= What the task asks =
Rewrite everything from the start of the material down to and including the line that contains "To provide the" as a numbered list, omitting any blank lines.
------------------------------------
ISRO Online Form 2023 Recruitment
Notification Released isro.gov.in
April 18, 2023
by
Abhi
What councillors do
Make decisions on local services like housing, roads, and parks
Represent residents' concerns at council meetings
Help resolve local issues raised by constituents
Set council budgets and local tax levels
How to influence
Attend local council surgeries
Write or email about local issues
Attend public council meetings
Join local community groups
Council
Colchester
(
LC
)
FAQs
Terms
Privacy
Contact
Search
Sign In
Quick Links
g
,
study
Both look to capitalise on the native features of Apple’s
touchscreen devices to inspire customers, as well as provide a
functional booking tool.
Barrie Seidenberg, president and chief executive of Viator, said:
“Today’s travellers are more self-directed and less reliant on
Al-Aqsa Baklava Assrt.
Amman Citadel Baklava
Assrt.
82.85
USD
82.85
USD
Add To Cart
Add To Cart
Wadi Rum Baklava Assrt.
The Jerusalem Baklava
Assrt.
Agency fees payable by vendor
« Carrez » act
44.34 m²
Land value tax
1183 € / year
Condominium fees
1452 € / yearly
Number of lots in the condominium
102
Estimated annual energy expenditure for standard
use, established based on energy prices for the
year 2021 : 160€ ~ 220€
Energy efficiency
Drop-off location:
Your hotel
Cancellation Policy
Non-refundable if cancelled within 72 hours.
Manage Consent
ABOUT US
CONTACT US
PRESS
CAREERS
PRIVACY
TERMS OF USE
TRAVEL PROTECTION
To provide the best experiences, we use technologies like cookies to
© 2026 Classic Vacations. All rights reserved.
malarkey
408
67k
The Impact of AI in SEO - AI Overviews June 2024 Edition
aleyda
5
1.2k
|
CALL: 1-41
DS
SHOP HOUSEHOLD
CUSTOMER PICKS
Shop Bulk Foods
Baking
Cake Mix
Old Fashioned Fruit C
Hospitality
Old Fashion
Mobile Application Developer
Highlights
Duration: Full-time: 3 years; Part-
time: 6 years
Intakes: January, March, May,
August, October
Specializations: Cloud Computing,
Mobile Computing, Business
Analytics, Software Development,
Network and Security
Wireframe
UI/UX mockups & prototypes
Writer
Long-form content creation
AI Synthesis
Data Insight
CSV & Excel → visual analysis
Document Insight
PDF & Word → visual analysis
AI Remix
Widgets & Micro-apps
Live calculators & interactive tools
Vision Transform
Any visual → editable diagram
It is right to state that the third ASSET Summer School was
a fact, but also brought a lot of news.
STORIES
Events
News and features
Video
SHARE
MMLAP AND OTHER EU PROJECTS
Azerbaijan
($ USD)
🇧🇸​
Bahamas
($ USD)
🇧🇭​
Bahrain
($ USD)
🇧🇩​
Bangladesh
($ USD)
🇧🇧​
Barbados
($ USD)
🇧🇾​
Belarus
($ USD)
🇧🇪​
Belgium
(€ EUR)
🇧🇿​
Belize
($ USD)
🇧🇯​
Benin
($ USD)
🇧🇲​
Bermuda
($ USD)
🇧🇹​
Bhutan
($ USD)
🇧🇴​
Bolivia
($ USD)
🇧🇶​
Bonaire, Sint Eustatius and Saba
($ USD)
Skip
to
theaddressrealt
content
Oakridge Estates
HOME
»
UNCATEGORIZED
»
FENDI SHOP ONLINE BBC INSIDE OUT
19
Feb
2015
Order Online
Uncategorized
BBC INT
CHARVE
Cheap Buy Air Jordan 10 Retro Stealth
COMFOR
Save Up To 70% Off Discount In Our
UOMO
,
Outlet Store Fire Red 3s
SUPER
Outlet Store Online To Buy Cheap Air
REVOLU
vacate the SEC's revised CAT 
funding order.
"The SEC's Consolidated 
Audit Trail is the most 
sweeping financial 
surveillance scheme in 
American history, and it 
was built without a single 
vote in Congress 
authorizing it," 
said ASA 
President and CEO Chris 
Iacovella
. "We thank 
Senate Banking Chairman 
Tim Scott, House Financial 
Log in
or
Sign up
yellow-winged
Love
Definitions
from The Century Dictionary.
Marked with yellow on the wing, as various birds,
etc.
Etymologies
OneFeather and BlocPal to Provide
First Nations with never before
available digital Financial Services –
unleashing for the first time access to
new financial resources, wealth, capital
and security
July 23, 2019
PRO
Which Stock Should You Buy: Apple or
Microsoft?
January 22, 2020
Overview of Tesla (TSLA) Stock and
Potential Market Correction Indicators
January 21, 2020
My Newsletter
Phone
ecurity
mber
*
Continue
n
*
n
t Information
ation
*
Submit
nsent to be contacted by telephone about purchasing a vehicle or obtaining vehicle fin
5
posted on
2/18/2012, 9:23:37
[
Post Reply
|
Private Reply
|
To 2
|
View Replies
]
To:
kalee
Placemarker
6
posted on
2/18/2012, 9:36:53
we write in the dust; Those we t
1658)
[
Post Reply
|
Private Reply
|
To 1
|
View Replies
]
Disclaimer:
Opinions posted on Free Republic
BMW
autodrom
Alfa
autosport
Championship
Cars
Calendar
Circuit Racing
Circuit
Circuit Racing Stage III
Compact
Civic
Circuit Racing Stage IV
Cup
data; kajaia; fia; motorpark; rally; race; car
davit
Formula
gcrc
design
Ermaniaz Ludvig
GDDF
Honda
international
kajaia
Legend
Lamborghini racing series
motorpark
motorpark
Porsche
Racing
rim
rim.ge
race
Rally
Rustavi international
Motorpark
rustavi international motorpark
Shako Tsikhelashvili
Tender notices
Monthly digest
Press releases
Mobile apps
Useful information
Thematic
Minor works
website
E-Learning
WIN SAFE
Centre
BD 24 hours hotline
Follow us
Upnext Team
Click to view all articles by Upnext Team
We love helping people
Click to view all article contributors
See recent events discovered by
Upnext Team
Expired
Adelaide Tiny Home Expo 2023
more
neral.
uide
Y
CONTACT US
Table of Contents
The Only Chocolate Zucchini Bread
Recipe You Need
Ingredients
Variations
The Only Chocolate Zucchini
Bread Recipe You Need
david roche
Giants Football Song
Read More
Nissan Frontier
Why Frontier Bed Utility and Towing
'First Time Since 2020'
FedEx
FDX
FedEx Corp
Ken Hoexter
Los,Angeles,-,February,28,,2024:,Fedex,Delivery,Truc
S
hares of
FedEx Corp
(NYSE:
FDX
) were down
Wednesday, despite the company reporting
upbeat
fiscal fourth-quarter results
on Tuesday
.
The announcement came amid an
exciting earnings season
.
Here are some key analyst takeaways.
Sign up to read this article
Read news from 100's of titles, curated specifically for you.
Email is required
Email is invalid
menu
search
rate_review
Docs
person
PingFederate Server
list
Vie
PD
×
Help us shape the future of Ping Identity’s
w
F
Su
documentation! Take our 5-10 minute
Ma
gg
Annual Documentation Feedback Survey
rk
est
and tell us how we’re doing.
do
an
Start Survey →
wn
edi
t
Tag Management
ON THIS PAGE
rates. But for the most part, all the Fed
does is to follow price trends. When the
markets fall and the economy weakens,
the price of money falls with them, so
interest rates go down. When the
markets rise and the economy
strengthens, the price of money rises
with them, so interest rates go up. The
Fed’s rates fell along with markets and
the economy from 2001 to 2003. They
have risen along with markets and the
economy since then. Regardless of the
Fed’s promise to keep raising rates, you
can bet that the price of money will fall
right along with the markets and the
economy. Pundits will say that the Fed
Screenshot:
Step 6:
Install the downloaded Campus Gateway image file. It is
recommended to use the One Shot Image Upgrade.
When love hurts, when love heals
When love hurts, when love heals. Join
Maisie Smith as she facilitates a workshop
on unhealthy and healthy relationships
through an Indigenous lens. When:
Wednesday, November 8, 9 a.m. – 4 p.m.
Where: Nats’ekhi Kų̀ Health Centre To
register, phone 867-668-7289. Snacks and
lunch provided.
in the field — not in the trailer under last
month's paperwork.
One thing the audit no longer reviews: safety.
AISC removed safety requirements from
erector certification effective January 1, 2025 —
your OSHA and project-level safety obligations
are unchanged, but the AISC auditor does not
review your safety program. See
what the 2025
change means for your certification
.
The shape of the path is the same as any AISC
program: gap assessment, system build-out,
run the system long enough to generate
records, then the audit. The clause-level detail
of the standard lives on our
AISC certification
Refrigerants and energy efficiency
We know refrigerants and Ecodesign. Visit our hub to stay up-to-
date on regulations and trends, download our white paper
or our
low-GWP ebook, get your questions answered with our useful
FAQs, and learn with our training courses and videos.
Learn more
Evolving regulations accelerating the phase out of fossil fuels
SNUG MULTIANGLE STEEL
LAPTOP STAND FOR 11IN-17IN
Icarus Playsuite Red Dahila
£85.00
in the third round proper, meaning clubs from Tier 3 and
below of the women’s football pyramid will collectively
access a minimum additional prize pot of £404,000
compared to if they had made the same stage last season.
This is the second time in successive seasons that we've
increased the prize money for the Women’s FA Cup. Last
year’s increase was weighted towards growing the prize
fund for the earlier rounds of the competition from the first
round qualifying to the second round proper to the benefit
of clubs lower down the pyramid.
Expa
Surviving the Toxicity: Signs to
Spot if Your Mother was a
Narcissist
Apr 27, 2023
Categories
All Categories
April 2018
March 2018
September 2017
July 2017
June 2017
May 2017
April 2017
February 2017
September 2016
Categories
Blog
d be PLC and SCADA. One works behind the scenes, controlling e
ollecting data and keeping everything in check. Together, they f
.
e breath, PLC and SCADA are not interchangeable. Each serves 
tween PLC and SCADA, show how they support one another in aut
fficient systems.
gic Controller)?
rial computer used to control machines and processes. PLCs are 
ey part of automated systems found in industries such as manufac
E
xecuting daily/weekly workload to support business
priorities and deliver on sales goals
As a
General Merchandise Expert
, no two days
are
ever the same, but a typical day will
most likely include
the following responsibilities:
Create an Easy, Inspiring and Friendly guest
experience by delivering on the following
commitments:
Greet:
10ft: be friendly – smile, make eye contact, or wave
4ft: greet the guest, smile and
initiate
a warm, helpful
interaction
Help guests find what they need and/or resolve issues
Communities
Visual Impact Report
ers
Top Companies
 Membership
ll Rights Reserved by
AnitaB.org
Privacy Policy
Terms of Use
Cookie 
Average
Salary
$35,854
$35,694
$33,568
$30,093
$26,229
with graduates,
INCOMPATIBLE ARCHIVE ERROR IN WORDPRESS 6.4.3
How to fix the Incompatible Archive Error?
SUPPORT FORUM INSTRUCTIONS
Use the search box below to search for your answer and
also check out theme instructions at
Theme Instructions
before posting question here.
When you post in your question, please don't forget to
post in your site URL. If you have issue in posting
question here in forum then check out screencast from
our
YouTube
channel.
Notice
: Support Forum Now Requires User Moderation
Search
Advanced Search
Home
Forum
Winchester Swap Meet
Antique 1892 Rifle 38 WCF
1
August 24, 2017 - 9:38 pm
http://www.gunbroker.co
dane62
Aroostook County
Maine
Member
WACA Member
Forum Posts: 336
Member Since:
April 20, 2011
------------------------------------
= Answer to this task =
1. ISRO Online Form 2023 Recruitment
2. Notification Released isro.gov.in
3. April 18, 2023
4. by
5. Abhi
6. What councillors do
7. Make decisions on local services like housing, roads, and parks
8. Represent residents' concerns at council meetings
9. Help resolve local issues raised by constituents
10. Set council budgets and local tax levels
11. How to influence
12. Attend local council surgeries
13. Write or email about local issues
14. Attend public council meetings
15. Join local community groups
16. Council
17. Colchester
18. (
19. LC
20. )
21. FAQs
22. Terms
23. Privacy
24. Contact
25. Search
26. Sign In
27. Quick Links
28. g
29. ,
30. study
31. Both look to capitalise on the native features of Apple’s
32. touchscreen devices to inspire customers, as well as provide a
33. functional booking tool.
34. Barrie Seidenberg, president and chief executive of Viator, said:
35. “Today’s travellers are more self-directed and less reliant on
36. Al-Aqsa Baklava Assrt.
37. Amman Citadel Baklava
38. Assrt.
39. 82.85
40. USD
41. 82.85
42. USD
43. Add To Cart
44. Add To Cart
45. Wadi Rum Baklava Assrt.
46. The Jerusalem Baklava
47. Assrt.
48. Agency fees payable by vendor
49. « Carrez » act
50. 44.34 m²
51. Land value tax
52. 1183 € / year
53. Condominium fees
54. 1452 € / yearly
55. Number of lots in the condominium
56. 102
57. Estimated annual energy expenditure for standard
58. use, established based on energy prices for the
59. year 2021 : 160€ ~ 220€
60. Energy efficiency
61. Drop-off location:
62. Your hotel
63. Cancellation Policy
64. Non-refundable if cancelled within 72 hours.
65. Manage Consent
66. ABOUT US
67. CONTACT US
68. PRESS
69. CAREERS
70. PRIVACY
71. TERMS OF USE
72. TRAVEL PROTECTION
73. To provide the best experiences, we use technologies like cookies to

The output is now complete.